**Extrait du document**:
Si, comme nous, vous êtes des gros fans des Hôtesses d’Hilaire, votre année 2018 a été excellente. Tout d’abord, la publication de cette double galette intitulée « Viens avec moi » a été bien reçue par le public et la critique (dont notre Mary nationale). Puis, nos coeurs ont battu très fort quand on a annoncé que cet album façonné comme un opéra rock allait justement être présenté sur scène comme il se doit.
Comme il se doit : plus grand que nature, comme le leader des Hôtesses, Serge Brideau.
Cet album double déjà un peu cinglé (une épopée auditive qui dure une heure vingt et qui ne prend tout son sens que s’il est écouté du début à la fin) nous racontait avec beaucoup de couleurs l’ascension parallèle de deux artistes vers une gloire qui changera complètement leurs vies respectives.
On ne pouvait pas se contenter de coucher « Viens avec moi » sur disque. Cet opéra rock devait être joué devant public. Pour ce faire, les Hôtesses ont fait appel aux services du Théâtre du Futur (Navet Confit, Olivier Morin et Guillaume Tremblay), qui a assuré la mise en scène. On nous avait promis des artistes invités, des comédiens pis un dispositif scénique. Gâtés nous fûmes par la présence des Hay Babies (qui avaient une cohésion telle qu’elles ne faisaient qu’une), d’Anna Frances Meyer (qui valait le coût du billet à elle seule dans son rôle de Julia, gérante de rêve), des musiciens Mathieu Pelgag et Jonathan Bigras, de Robin Joel Cool (de Mentana, qui joue le rôle de Kevin, candidat à Pousse ta note, avec une justesse fort appréciable), de la voix de Lucien Francoeur (le rockeur sage) et de Diane Losier (dans le rôle de Glenn, qui nous présente tout ça bien assise sur le divan).

**Données enregistrées**:
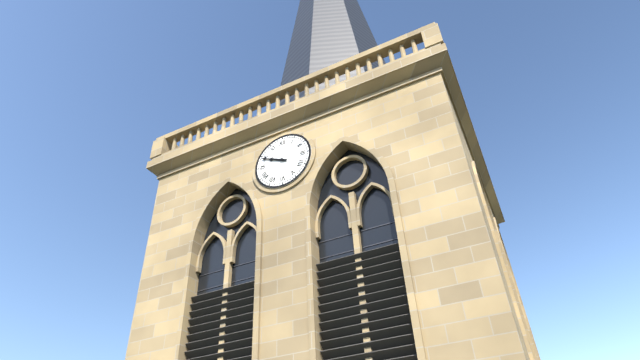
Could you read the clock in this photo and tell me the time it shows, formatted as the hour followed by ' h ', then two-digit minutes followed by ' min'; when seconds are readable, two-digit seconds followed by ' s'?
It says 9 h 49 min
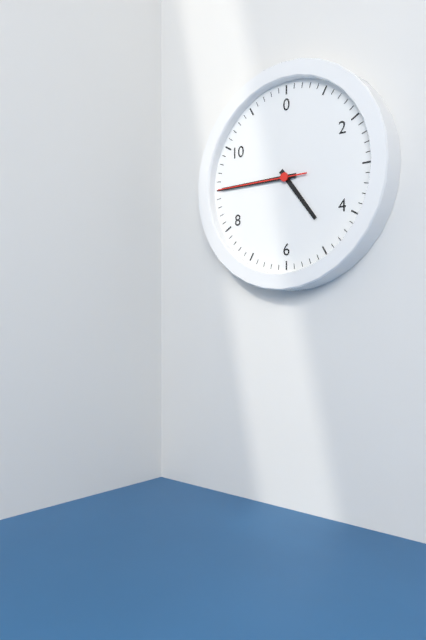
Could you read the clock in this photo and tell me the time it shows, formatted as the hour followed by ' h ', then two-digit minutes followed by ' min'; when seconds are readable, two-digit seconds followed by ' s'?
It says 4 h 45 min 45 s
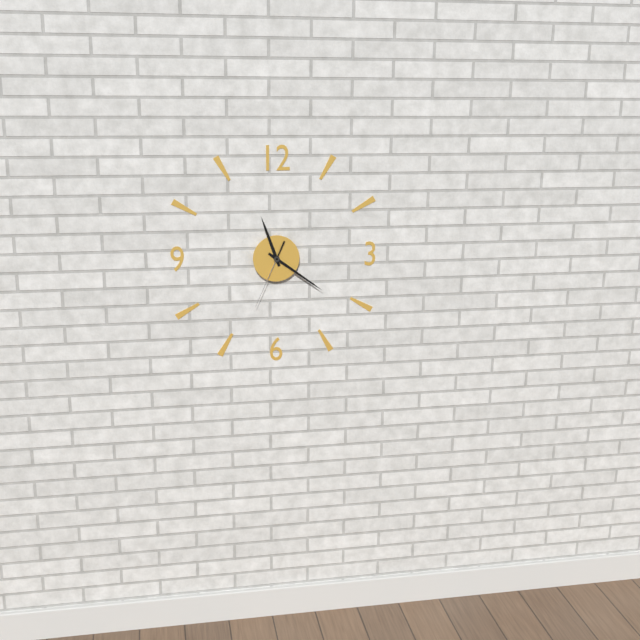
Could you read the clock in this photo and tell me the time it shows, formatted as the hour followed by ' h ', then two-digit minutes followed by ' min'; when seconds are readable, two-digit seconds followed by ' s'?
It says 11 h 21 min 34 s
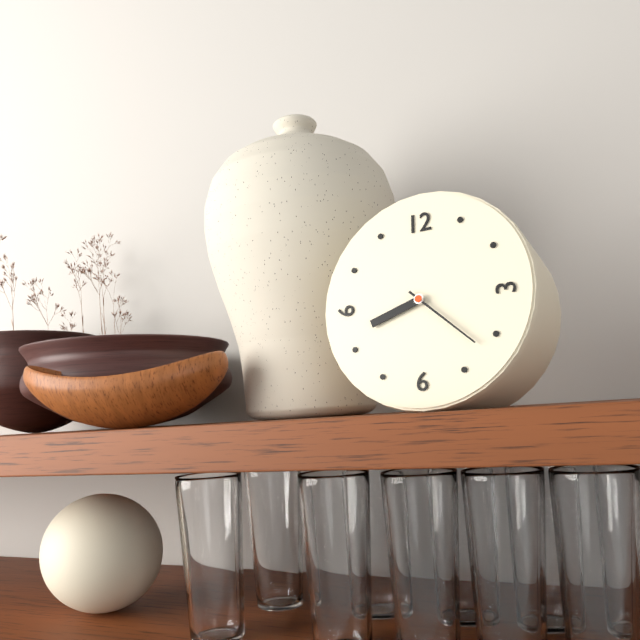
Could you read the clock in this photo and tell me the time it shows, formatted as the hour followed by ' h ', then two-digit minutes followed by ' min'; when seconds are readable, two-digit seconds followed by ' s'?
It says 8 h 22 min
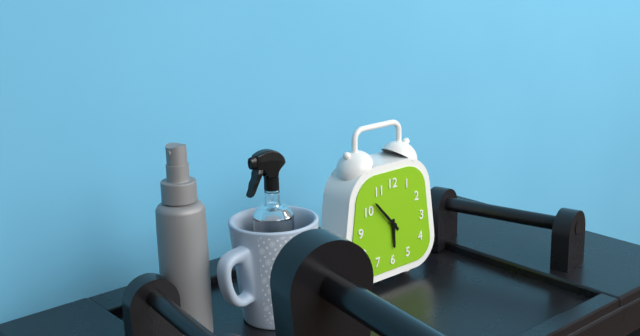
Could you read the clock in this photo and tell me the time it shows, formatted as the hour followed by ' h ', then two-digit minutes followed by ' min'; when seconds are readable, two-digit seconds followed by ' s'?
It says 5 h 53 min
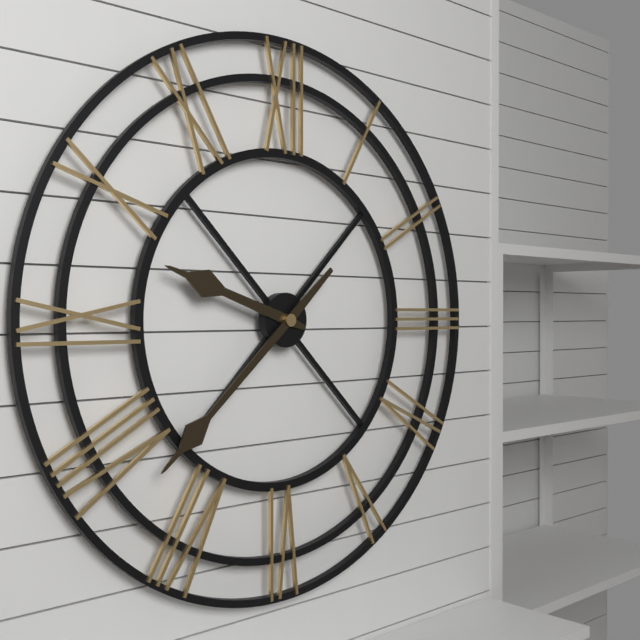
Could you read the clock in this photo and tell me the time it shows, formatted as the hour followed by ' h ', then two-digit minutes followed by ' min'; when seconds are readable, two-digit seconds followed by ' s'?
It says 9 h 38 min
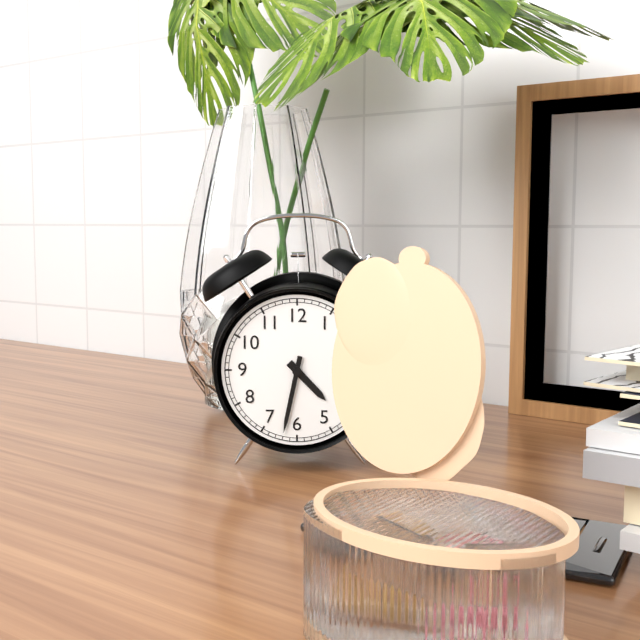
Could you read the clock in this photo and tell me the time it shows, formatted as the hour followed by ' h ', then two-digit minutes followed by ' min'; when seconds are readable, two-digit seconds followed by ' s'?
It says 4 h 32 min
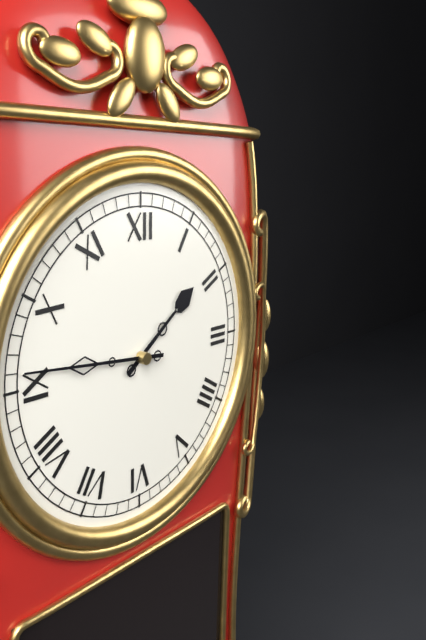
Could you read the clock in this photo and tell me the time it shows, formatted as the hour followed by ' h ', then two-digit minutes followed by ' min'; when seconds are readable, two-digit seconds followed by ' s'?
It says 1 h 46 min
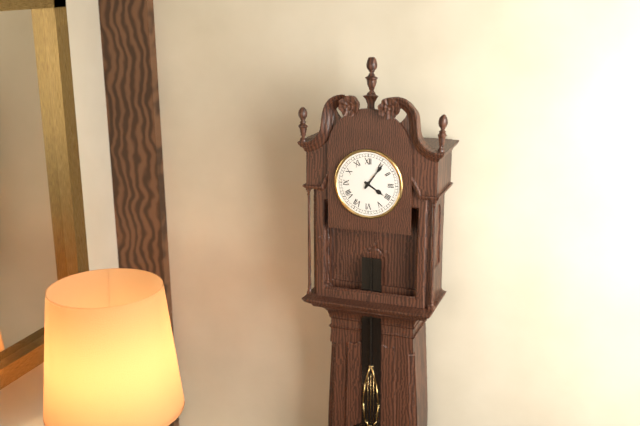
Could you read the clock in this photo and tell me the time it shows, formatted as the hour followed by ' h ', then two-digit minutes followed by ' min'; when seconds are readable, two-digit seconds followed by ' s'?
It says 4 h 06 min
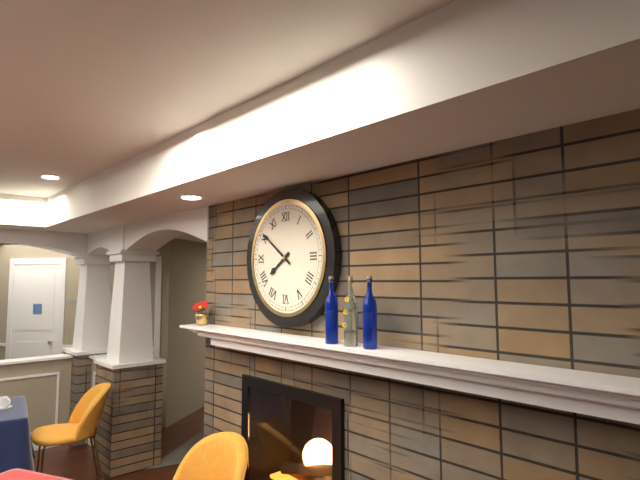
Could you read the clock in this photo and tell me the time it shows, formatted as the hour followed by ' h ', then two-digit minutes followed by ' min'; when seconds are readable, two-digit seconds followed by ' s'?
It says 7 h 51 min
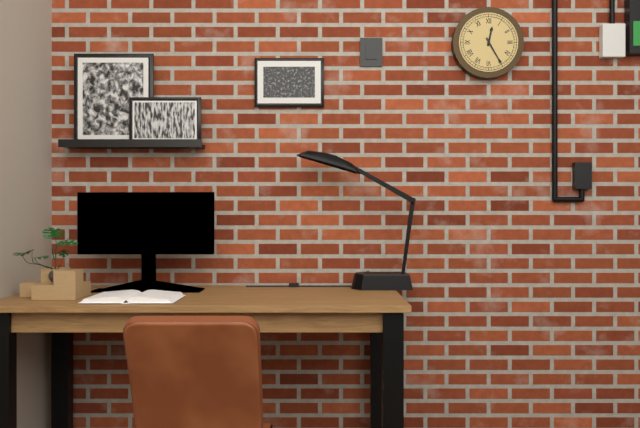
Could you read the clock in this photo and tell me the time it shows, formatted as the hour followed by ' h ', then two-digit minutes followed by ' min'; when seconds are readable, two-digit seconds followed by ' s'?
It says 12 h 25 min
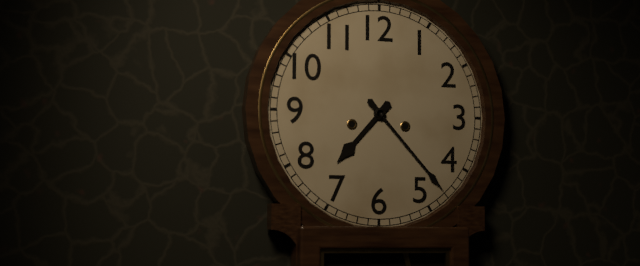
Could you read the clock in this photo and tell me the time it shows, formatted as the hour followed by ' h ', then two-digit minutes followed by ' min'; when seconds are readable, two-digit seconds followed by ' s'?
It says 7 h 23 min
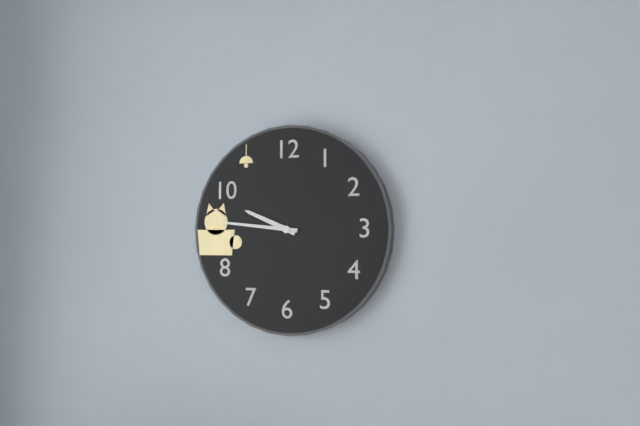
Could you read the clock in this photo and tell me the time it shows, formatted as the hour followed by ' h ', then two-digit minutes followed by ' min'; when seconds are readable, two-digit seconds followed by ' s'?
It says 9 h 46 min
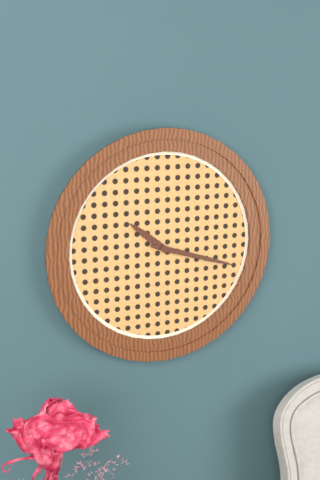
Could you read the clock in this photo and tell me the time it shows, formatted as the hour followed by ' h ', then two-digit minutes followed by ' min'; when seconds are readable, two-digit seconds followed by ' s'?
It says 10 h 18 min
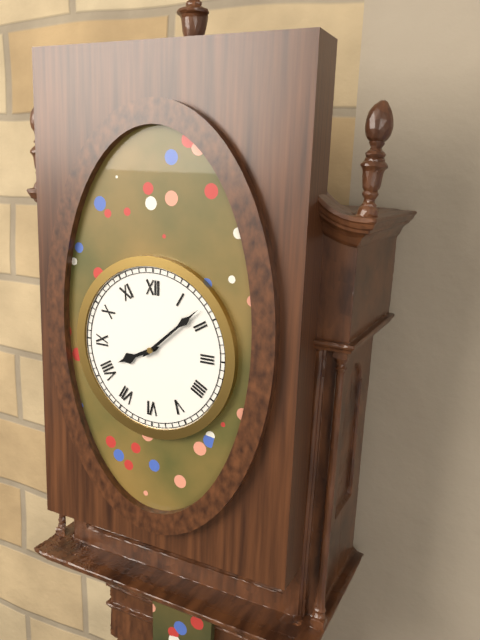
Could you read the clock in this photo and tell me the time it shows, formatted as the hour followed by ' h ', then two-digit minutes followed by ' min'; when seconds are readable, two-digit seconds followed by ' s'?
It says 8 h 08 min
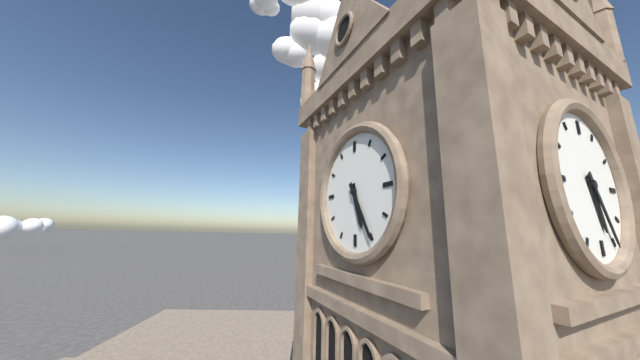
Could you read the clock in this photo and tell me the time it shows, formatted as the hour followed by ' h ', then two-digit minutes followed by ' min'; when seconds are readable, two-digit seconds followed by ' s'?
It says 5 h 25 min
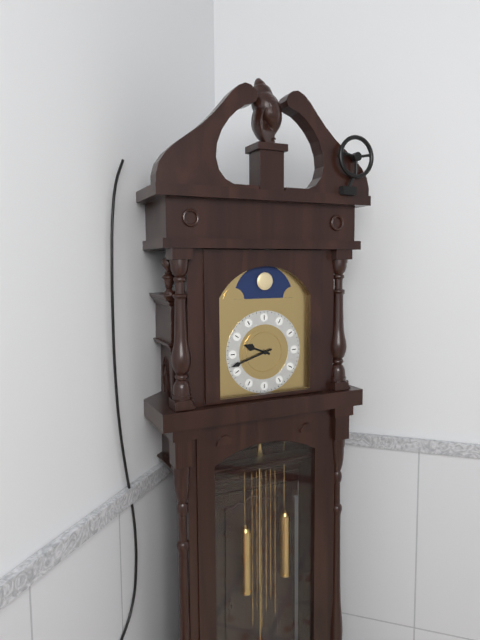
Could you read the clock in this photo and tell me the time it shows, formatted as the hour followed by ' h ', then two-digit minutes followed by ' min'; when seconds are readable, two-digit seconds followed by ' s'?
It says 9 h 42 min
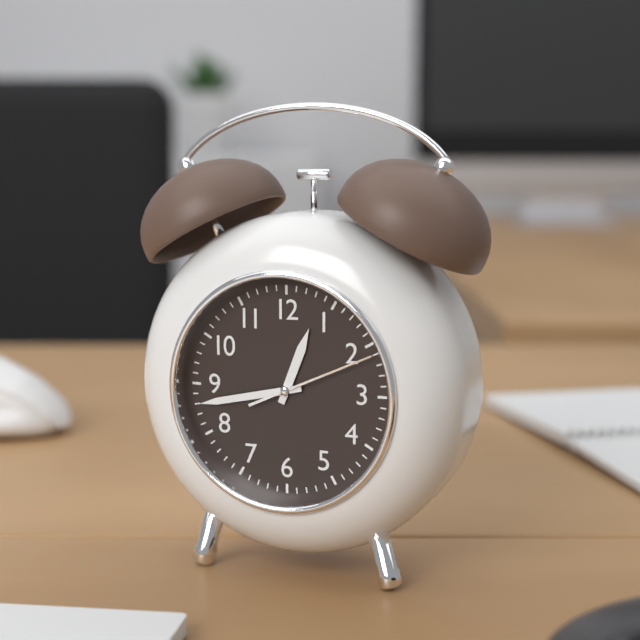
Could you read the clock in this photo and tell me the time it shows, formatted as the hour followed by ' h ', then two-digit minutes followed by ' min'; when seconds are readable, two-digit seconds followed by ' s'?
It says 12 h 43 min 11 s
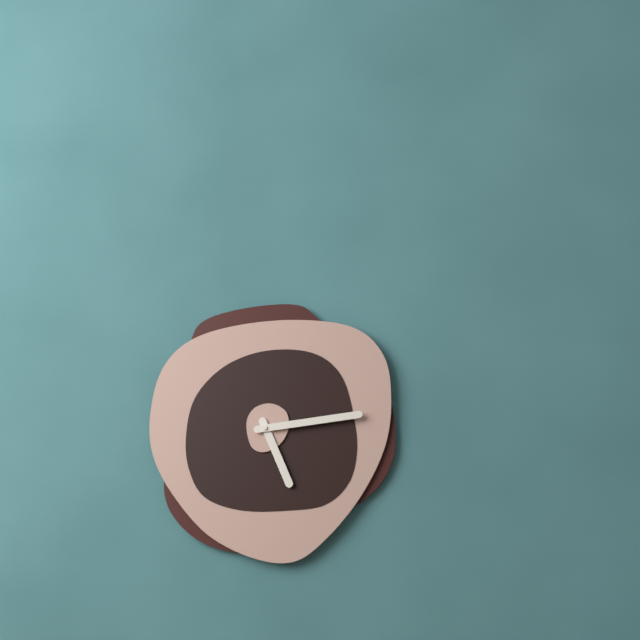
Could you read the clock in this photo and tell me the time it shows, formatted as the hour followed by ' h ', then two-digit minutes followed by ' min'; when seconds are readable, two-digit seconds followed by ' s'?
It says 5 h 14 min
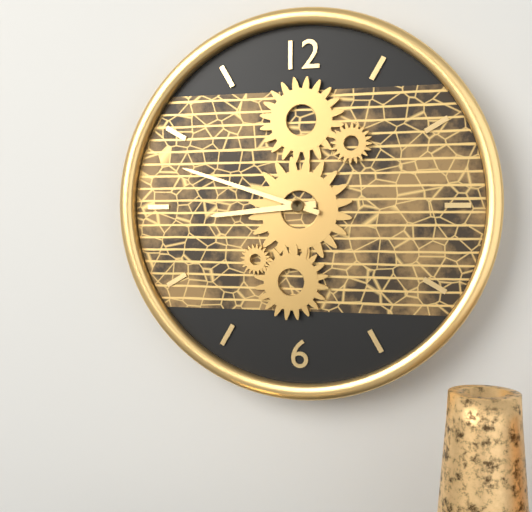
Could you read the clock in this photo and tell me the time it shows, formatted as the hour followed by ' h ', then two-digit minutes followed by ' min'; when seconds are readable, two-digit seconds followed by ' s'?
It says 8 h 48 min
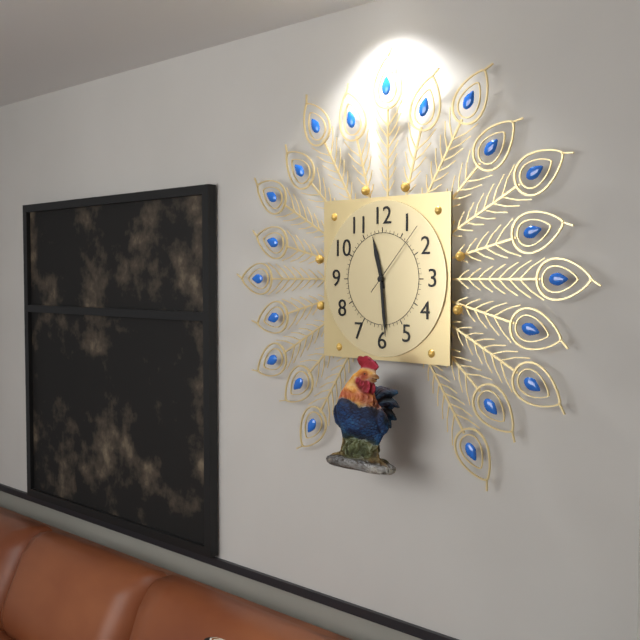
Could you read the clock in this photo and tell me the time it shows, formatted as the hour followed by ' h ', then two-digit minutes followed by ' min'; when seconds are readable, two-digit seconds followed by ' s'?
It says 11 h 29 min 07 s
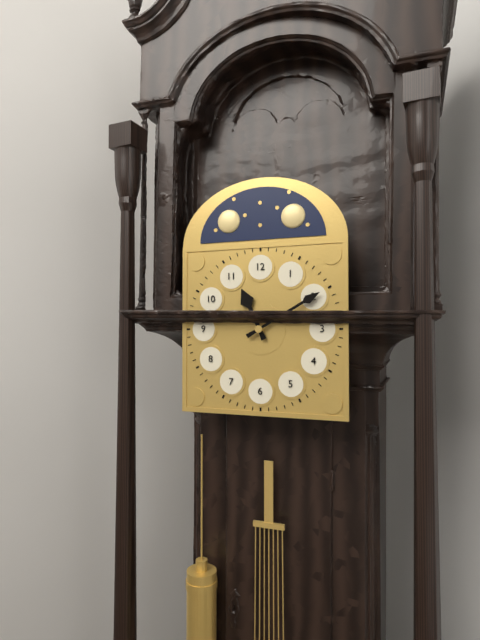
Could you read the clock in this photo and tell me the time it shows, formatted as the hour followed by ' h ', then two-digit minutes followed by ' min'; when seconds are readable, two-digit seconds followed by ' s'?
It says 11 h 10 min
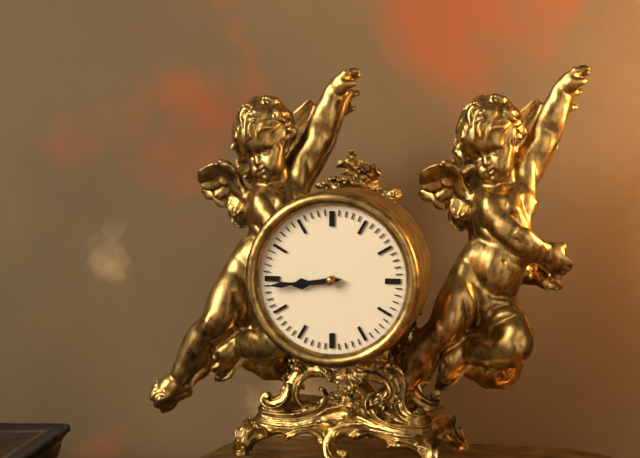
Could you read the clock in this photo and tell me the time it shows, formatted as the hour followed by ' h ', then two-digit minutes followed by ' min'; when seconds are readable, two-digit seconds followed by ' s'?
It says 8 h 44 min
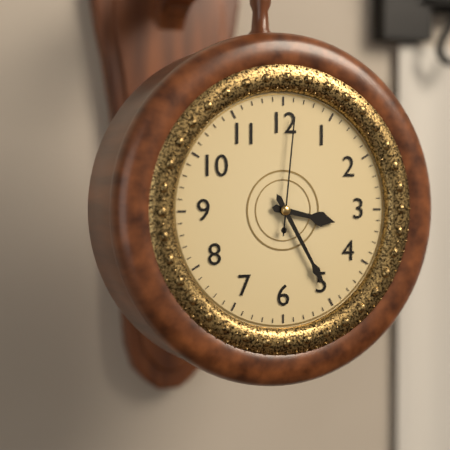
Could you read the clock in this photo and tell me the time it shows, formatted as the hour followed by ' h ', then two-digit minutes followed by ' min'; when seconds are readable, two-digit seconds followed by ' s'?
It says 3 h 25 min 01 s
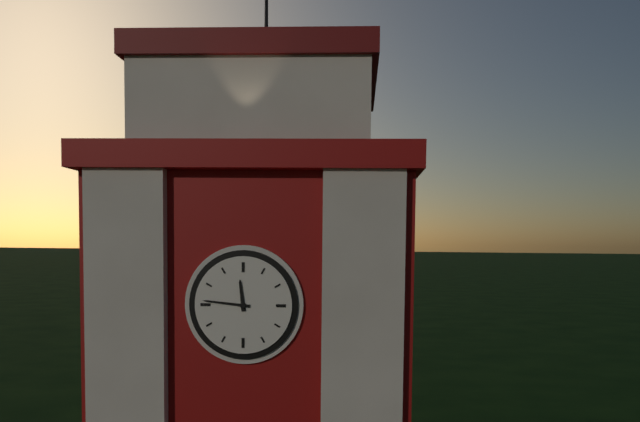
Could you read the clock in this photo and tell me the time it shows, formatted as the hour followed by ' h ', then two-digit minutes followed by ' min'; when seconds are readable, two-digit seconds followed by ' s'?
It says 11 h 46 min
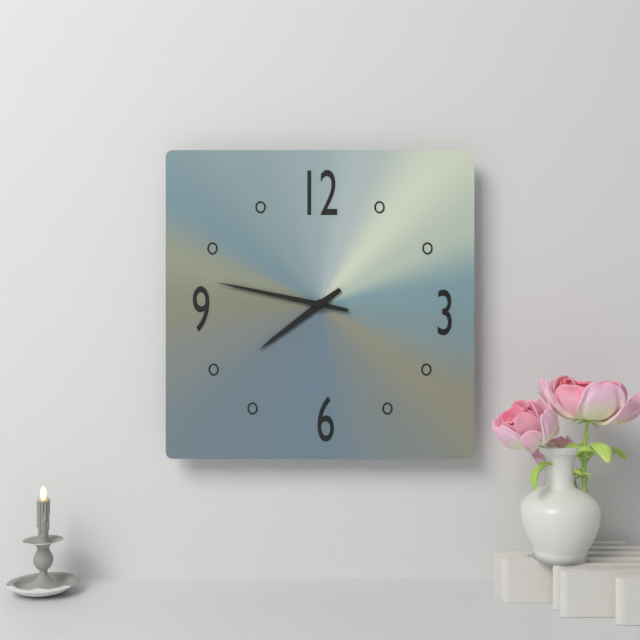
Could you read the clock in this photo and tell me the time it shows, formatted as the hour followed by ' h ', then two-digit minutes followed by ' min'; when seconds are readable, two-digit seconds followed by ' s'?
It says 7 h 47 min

**Consignes écrites**:
a. Dites si les affirmations suivantes sont vraies d'après l'article sur les Hôtesses d'Hilaire : (i) l'album dure une heure vingt ; (ii) les Hôtesses ont fait elles-mêmes la mise en scène ; (iii) Diane Losier joue le rôle de Julia. Répondez par oui ou par non, puis citez mot pour mot le passage qui permet de trancher.
b. Résumez en deux phrases l'article sur les Hôtesses d'Hilaire.
c. Poursuivez l'article sur les Hôtesses d'Hilaire à partir de la fin du dernier paragraphe.

**Réponses attendues**:
a.
(i) Oui : « une épopée auditive qui dure une heure vingt ».
(ii) Non : « les Hôtesses ont fait appel aux services du Théâtre du Futur (Navet Confit, Olivier Morin et Guillaume Tremblay), qui a assuré la mise en scène ».
(iii) Non : « Diane Losier (dans le rôle de Glenn ».

b. L'album double « Viens avec moi » des Hôtesses d'Hilaire a été bien reçu par le public et la critique. C'est un opéra rock d'une heure vingt sur l'ascension de deux artistes vers la gloire, présenté ensuite sur scène dans une mise en scène du Théâtre du Futur, avec des artistes invités comme les Hay Babies, Anna Frances Meyer et Robin Joel Cool.

c.
« Viens avec moi », c’est les histoires de Serge (Bridô) et Kevin, deux chanteurs acadiens aux destins presque parfaitement parallèles, même si les deux prendront des voies complètement différentes. On va raconter ça très grossièrement : Serge est le chanteur d’un groupe, Les Hôtesses d’Hilaire (composé aussi des excellents – et fort réels – Mico Roy, Michel Vienneau, Léandre Bourgeois et Maxence Cormier – comme dans la vraie vie), qui commence à faire parler de lui et qui tourne fort au Nouveau-Brunswick. De son côté, Kevin se lance dans un concours du genre Star Académie ou La Voix. Le show s’appelle Pousse ta note. Kevin gagne en chantant une version totalement hallucinée de Moi j’mange d’Angèle Arsenault. Accompagné au ukelele. Il est vite pris sous l’aile de Julia, une gérante qui a beaucoup d’ambition. Pour elle, bien entendu. Serge finit par tomber dans l’enfer de la drogue. Un moment donné, après avoir fait trop de poudre, il pète une coche solide et quitte le groupe. Kevin, usé à la corde par Julia, finit par tomber dans l’oubli pendant que Serge devient une vedette pop qui deviendra même coach à Pousse ta note.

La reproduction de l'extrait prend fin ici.